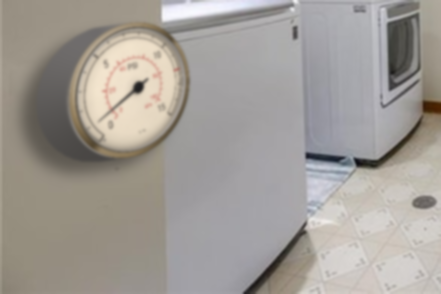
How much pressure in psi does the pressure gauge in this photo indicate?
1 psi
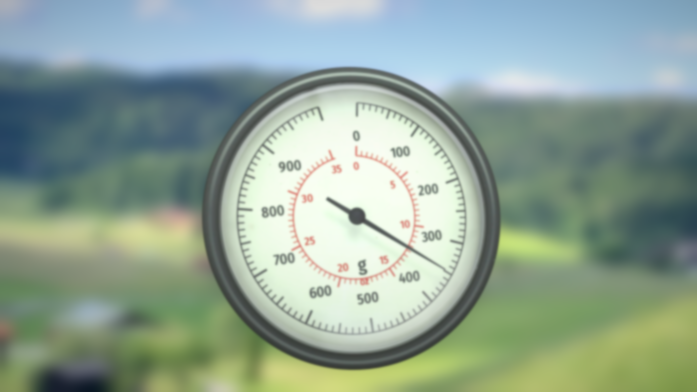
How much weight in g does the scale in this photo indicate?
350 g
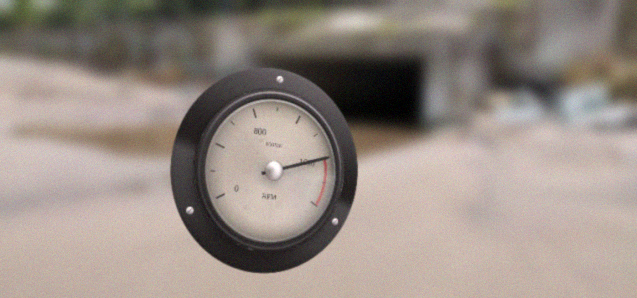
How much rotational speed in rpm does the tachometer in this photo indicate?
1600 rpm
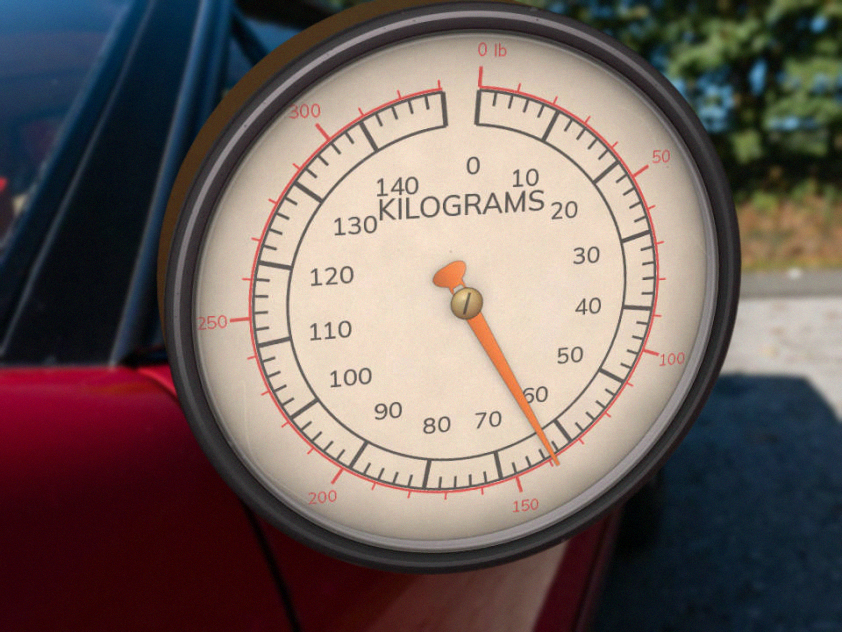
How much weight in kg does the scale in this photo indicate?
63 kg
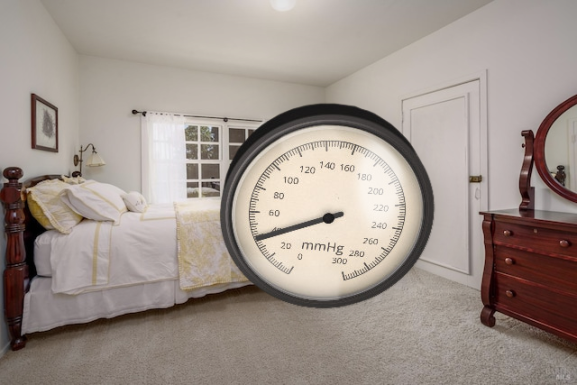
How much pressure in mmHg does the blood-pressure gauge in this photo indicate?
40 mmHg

────

§ **AIM OF THE EXERCISE**:
Set out the records as a numbered list, from the line containing "How much weight in g" through the end of the records, omitting blank lines and leaving out the pictures.

§ **WRITTEN ANSWER**:
1. How much weight in g does the scale in this photo indicate?
2. 350 g
3. How much rotational speed in rpm does the tachometer in this photo indicate?
4. 1600 rpm
5. How much weight in kg does the scale in this photo indicate?
6. 63 kg
7. How much pressure in mmHg does the blood-pressure gauge in this photo indicate?
8. 40 mmHg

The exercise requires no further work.